Wright embraces those ideals at the Center for Christian Statesmanship. Its mission is to restore a vision for Christian statesmanship, starting in the nation's capital. "We have this great and godly heritage as a Christian nation, and that has unfortunately been lost to our history and among our political leaders."
So the Center was established to bring Christ and the gospel to our leaders, proclaim Christ to those who don't know him, and strengthen the faith of the Christians who are in leadership, explains Wright. They will disciple them, mentor them, encourage them to go deeper in their faith. And they try to get congressional Christians to apply their faith to public life.
"We remind the political leaders of the responsibility they have to give an account to God for their service and to turn to God for His providential provision for all that we need as a nation."
It is a unique ministry for Capitol Hill, says Wright. "This place is populated with every sort of organization that seeks some favor from our government. They want influence, they want a vote, they want a bill, they want some answer from our bureaucracy."
The Center's staff is different in that they say to Congress: "We want nothing from you. We are here to serve you and we care about your spiritual welfare." Wright laughs. "Our mission is so counter to this place that we get funny looks sometimes."
He clearly enjoys his job, especially mentoring and equipping the young staffers. "We invest in them and pour our lives in these future leaders," he adds.
When Wright was first asked to serve as executive director of the Center for Christian Statesmanship, he admits he was a bit "surprised." At the time, he was operating a successful property management business, had just completed his doctorate. in finance, and was poised to enter a teaching and research career in higher education. But he was "open to God having a different plan," and that plan led him back to the nation's capital, where he was born and raised.
An active elder for many years at Coral Ridge Presbyterian Church in Fort Lauderdale, Fla., Wright directed the church's outreach programs to the poor as well as a nonprofit organization dedicated to educating local municipalities on the impact of pornography.

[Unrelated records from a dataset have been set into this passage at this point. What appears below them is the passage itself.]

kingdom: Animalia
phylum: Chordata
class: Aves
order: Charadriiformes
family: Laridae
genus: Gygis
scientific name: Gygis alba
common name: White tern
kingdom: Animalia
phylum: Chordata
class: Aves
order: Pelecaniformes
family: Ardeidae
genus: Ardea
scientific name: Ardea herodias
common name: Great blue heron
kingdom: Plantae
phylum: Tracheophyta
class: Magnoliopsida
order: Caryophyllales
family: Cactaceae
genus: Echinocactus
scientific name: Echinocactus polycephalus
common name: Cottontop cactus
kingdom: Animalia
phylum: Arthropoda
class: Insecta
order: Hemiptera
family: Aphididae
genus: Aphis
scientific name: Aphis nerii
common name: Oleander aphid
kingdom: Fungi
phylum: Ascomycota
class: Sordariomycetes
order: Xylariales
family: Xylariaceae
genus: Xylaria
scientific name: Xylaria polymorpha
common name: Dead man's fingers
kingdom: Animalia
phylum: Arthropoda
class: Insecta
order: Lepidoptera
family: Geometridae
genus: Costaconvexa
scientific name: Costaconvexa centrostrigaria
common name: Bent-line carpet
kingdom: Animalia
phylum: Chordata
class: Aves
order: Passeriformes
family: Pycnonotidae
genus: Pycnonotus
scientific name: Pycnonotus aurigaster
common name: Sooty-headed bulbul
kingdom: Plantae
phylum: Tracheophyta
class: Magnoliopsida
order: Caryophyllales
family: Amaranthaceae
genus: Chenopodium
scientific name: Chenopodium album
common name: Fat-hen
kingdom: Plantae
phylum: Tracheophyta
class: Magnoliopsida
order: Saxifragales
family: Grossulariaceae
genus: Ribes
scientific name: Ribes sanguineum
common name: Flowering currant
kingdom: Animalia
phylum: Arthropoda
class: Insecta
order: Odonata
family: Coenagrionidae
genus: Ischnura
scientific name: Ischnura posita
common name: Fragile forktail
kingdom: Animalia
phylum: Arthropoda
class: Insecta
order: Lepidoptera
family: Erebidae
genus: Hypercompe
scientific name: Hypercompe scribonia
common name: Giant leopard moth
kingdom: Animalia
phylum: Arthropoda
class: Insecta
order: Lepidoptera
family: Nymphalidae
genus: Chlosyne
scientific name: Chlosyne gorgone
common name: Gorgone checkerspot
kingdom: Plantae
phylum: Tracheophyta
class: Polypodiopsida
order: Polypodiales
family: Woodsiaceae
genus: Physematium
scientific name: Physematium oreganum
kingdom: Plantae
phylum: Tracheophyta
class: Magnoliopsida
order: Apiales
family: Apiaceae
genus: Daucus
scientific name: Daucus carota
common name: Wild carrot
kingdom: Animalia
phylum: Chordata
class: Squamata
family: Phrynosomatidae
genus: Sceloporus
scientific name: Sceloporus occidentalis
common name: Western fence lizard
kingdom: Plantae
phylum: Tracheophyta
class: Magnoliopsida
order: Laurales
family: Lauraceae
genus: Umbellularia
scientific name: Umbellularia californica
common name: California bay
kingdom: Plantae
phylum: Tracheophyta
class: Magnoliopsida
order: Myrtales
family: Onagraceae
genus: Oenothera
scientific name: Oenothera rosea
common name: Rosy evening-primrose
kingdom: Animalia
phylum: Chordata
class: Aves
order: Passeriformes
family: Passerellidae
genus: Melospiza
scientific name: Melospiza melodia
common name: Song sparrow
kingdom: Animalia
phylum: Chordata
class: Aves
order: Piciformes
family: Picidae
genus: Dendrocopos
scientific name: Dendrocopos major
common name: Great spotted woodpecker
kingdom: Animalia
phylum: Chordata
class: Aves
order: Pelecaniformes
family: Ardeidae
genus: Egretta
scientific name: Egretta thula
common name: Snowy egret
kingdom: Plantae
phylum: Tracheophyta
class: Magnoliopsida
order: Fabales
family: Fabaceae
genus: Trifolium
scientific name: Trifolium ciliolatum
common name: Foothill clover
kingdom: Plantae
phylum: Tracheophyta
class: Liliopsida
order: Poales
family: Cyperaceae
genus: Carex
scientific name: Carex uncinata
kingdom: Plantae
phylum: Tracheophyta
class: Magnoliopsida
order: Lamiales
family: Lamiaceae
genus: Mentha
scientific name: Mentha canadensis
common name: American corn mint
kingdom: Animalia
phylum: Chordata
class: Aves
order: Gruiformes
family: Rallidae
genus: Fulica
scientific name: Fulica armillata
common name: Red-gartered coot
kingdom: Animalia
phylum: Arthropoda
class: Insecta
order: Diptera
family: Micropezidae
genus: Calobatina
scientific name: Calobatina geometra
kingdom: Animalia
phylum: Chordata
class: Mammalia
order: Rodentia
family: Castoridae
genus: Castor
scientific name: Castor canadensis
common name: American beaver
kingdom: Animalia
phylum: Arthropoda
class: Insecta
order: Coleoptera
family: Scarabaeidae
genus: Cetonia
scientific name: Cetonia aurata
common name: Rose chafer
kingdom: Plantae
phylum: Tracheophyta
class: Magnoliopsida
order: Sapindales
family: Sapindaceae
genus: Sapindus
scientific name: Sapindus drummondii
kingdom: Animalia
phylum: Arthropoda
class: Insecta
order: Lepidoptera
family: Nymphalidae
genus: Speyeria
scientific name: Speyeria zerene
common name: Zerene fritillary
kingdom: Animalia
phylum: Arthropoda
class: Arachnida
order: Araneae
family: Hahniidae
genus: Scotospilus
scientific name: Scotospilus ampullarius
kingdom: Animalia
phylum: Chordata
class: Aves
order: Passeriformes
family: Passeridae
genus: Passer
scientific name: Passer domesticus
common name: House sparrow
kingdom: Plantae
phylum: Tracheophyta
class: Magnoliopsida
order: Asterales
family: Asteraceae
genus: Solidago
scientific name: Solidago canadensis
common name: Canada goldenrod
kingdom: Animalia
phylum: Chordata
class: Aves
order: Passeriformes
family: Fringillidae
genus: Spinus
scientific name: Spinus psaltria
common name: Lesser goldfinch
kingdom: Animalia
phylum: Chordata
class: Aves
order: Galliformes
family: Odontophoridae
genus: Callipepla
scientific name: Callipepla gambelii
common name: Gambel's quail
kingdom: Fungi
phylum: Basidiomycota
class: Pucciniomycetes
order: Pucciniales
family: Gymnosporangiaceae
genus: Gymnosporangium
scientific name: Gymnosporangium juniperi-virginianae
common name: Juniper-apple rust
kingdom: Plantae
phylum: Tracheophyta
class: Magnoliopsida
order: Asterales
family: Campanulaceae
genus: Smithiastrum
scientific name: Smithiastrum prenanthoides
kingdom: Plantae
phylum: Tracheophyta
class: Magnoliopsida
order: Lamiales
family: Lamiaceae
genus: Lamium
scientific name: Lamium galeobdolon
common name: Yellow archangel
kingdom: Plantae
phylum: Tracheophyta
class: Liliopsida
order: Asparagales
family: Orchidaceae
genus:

In addition, Wright served for eight years on the board of a crisis pregnancy center and served on the board of Knox Theological Seminary.
In wrapping up the conversation, we return to the theme of patriotism. Wright points out that Washington, D.C., where the Center is located, helps stir a sense of patriotism. He said he recently visited Arlington Cemetery to lead devotions for a Christian tour group. "You just see these cascading tombstones, coming down from the hills. It's crying out with a very important message: Freedom is not free. There was a price that was paid.
"I think that the Fourth is a good time to be reminded that diligence is the price of liberty," Wright concludes. "And our liberty ultimately comes to us from God."